Saved data entries
• • • • •
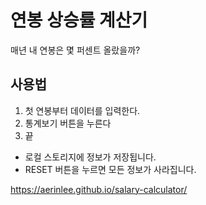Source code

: # 연봉 상승률 계산기

매년 내 연봉은 몇 퍼센트 올랐을까?

## 사용법
1. 첫 연봉부터 데이터를 입력한다.
2. 통계보기 버튼을 누른다
3. 끝

* 로컬 스토리지에 정보가 저장됩니다.
* RESET 버튼을 누르면 모든 정보가 사라집니다.

https://aerinlee.github.io/salary-calculator/
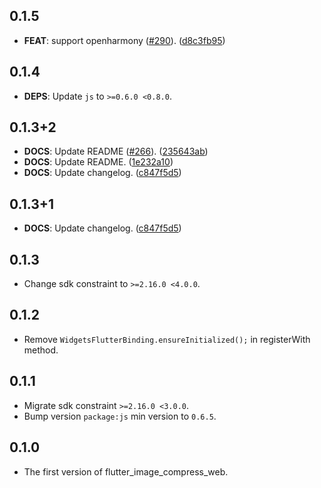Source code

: ## 0.1.5

 - **FEAT**: support openharmony ([#290](https://github.com/fluttercandies/flutter_image_compress/issues/290)). ([d8c3fb95](https://github.com/fluttercandies/flutter_image_compress/commit/d8c3fb95f31e9199161dbf4306b2c98c80037c13))

## 0.1.4

- **DEPS**: Update `js` to `>=0.6.0 <0.8.0`.

## 0.1.3+2

 - **DOCS**: Update README ([#266](https://github.com/fluttercandies/flutter_image_compress/issues/266)). ([235643ab](https://github.com/fluttercandies/flutter_image_compress/commit/235643ab0be9c9a39083031d9ab9de06a74241f3))
 - **DOCS**: Update README. ([1e232a10](https://github.com/fluttercandies/flutter_image_compress/commit/1e232a10c84743ab3c35e1bffda5730801506891))
 - **DOCS**: Update changelog. ([c847f5d5](https://github.com/fluttercandies/flutter_image_compress/commit/c847f5d5d03d4e727b1a83dd33e54d8d93787749))

## 0.1.3+1

 - **DOCS**: Update changelog. ([c847f5d5](https://github.com/fluttercandies/flutter_image_compress/commit/c847f5d5d03d4e727b1a83dd33e54d8d93787749))

## 0.1.3

- Change sdk constraint to `>=2.16.0 <4.0.0`.

## 0.1.2

- Remove `WidgetsFlutterBinding.ensureInitialized();` in registerWith method.

## 0.1.1

- Migrate sdk constraint `>=2.16.0 <3.0.0`.
- Bump version `package:js` min version to `0.6.5`.

## 0.1.0

- The first version of flutter_image_compress_web.
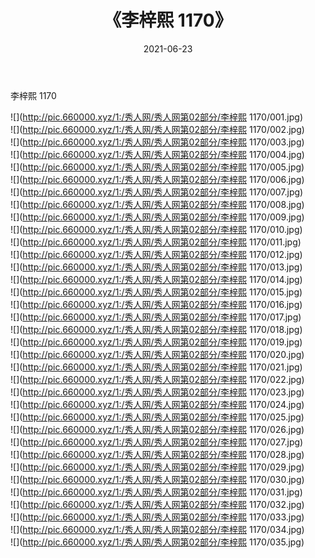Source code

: ﻿---
layout: post
title:  《李梓熙 1170》
date:   2021-06-23
img: http://pic.660000.xyz/1:/秀人网/秀人网第02部分/李梓熙 1170/000.jpg
categories: [美女, 清纯, 唯美]
---

李梓熙 1170

  ![](http://pic.660000.xyz/1:/秀人网/秀人网第02部分/李梓熙 1170/001.jpg) <br> ![](http://pic.660000.xyz/1:/秀人网/秀人网第02部分/李梓熙 1170/002.jpg) <br> ![](http://pic.660000.xyz/1:/秀人网/秀人网第02部分/李梓熙 1170/003.jpg) <br> ![](http://pic.660000.xyz/1:/秀人网/秀人网第02部分/李梓熙 1170/004.jpg) <br> ![](http://pic.660000.xyz/1:/秀人网/秀人网第02部分/李梓熙 1170/005.jpg) <br> ![](http://pic.660000.xyz/1:/秀人网/秀人网第02部分/李梓熙 1170/006.jpg) <br> ![](http://pic.660000.xyz/1:/秀人网/秀人网第02部分/李梓熙 1170/007.jpg) <br> ![](http://pic.660000.xyz/1:/秀人网/秀人网第02部分/李梓熙 1170/008.jpg) <br> ![](http://pic.660000.xyz/1:/秀人网/秀人网第02部分/李梓熙 1170/009.jpg) <br> ![](http://pic.660000.xyz/1:/秀人网/秀人网第02部分/李梓熙 1170/010.jpg) <br> ![](http://pic.660000.xyz/1:/秀人网/秀人网第02部分/李梓熙 1170/011.jpg) <br> ![](http://pic.660000.xyz/1:/秀人网/秀人网第02部分/李梓熙 1170/012.jpg) <br> ![](http://pic.660000.xyz/1:/秀人网/秀人网第02部分/李梓熙 1170/013.jpg) <br> ![](http://pic.660000.xyz/1:/秀人网/秀人网第02部分/李梓熙 1170/014.jpg) <br> ![](http://pic.660000.xyz/1:/秀人网/秀人网第02部分/李梓熙 1170/015.jpg) <br> ![](http://pic.660000.xyz/1:/秀人网/秀人网第02部分/李梓熙 1170/016.jpg) <br> ![](http://pic.660000.xyz/1:/秀人网/秀人网第02部分/李梓熙 1170/017.jpg) <br> ![](http://pic.660000.xyz/1:/秀人网/秀人网第02部分/李梓熙 1170/018.jpg) <br> ![](http://pic.660000.xyz/1:/秀人网/秀人网第02部分/李梓熙 1170/019.jpg) <br> ![](http://pic.660000.xyz/1:/秀人网/秀人网第02部分/李梓熙 1170/020.jpg) <br> ![](http://pic.660000.xyz/1:/秀人网/秀人网第02部分/李梓熙 1170/021.jpg) <br> ![](http://pic.660000.xyz/1:/秀人网/秀人网第02部分/李梓熙 1170/022.jpg) <br> ![](http://pic.660000.xyz/1:/秀人网/秀人网第02部分/李梓熙 1170/023.jpg) <br> ![](http://pic.660000.xyz/1:/秀人网/秀人网第02部分/李梓熙 1170/024.jpg) <br> ![](http://pic.660000.xyz/1:/秀人网/秀人网第02部分/李梓熙 1170/025.jpg) <br> ![](http://pic.660000.xyz/1:/秀人网/秀人网第02部分/李梓熙 1170/026.jpg) <br> ![](http://pic.660000.xyz/1:/秀人网/秀人网第02部分/李梓熙 1170/027.jpg) <br> ![](http://pic.660000.xyz/1:/秀人网/秀人网第02部分/李梓熙 1170/028.jpg) <br> ![](http://pic.660000.xyz/1:/秀人网/秀人网第02部分/李梓熙 1170/029.jpg) <br> ![](http://pic.660000.xyz/1:/秀人网/秀人网第02部分/李梓熙 1170/030.jpg) <br> ![](http://pic.660000.xyz/1:/秀人网/秀人网第02部分/李梓熙 1170/031.jpg) <br> ![](http://pic.660000.xyz/1:/秀人网/秀人网第02部分/李梓熙 1170/032.jpg) <br> ![](http://pic.660000.xyz/1:/秀人网/秀人网第02部分/李梓熙 1170/033.jpg) <br> ![](http://pic.660000.xyz/1:/秀人网/秀人网第02部分/李梓熙 1170/034.jpg) <br> ![](http://pic.660000.xyz/1:/秀人网/秀人网第02部分/李梓熙 1170/035.jpg) <br>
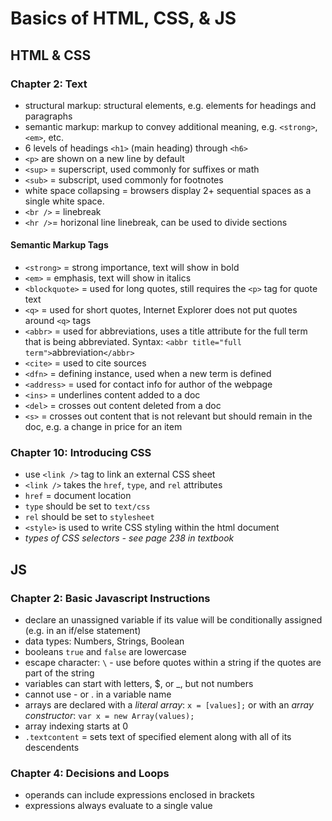 # Basics of HTML, CSS, & JS

## HTML & CSS

### Chapter 2: Text

- structural markup: structural elements, e.g. elements for headings and paragraphs
- semantic markup: markup to convey additional meaning, e.g. `<strong>`, `<em>`, etc. 
- 6 levels of headings `<h1>` (main heading) through `<h6>`
- `<p>` are shown on a new line by default
- `<sup>` = superscript, used commonly for suffixes or math
- `<sub>` = subscript, used commonly for footnotes
- white space collapsing = browsers display 2+ sequential spaces as a single white space.
- `<br />` = linebreak
- `<hr />`= horizonal line linebreak, can be used to divide sections

#### Semantic Markup Tags

- `<strong>` = strong importance, text will show in bold
- `<em>` = emphasis, text will show in italics
- `<blockquote>` = used for long quotes, still requires the `<p>` tag for quote text
- `<q>` = used for short quotes, Internet Explorer does not put quotes around `<q>` tags
- `<abbr>` = used for abbreviations, uses a title attribute for the full term that is being abbreviated. Syntax: `<abbr title="full term">`abbreviation`</abbr>`
- `<cite>` = used to cite sources
- `<dfn>` = defining instance, used when a new term is defined
- `<address>` = used for contact info for author of the webpage
- `<ins>` = underlines content added to a doc
- `<del>` = crosses out content deleted from a doc
- `<s>` = crosses out content that is not relevant but should remain in the doc, e.g. a change in price for an item

### Chapter 10: Introducing CSS

- use `<link />` tag to link an external CSS sheet
- `<link />` takes the `href`, `type`, and `rel` attributes
- `href` = document location
- `type` should be set to `text/css`
- `rel` should be set to `stylesheet`
- `<style>` is used to write CSS styling within the html document
- *types of CSS selectors - see page 238 in textbook*

## JS

### Chapter 2: Basic Javascript Instructions

- declare an unassigned variable if its value will be conditionally assigned (e.g. in an if/else statement)
- data types: Numbers, Strings, Boolean
- booleans `true` and `false` are lowercase
- escape character: `\` - use before quotes within a string if the quotes are part of the string
- variables can start with letters, $, or _, but not numbers
- cannot use - or . in a variable name
- arrays are declared with a *literal array*: `x = [values];` or with an *array constructor*: `var x = new Array(values);`
- array indexing starts at 0
- `.textcontent` = sets text of specified element along with all of its descendents

### Chapter 4: Decisions and Loops

- operands can include expressions enclosed in brackets
- expressions always evaluate to a single value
• • • • •
The line containing "- arrays are" and all lines after it, through the end of the entries above, are to be returned exactly and alone.

- arrays are declared with a *literal array*: `x = [values];` or with an *array constructor*: `var x = new Array(values);`
- array indexing starts at 0
- `.textcontent` = sets text of specified element along with all of its descendents

### Chapter 4: Decisions and Loops

- operands can include expressions enclosed in brackets
- expressions always evaluate to a single value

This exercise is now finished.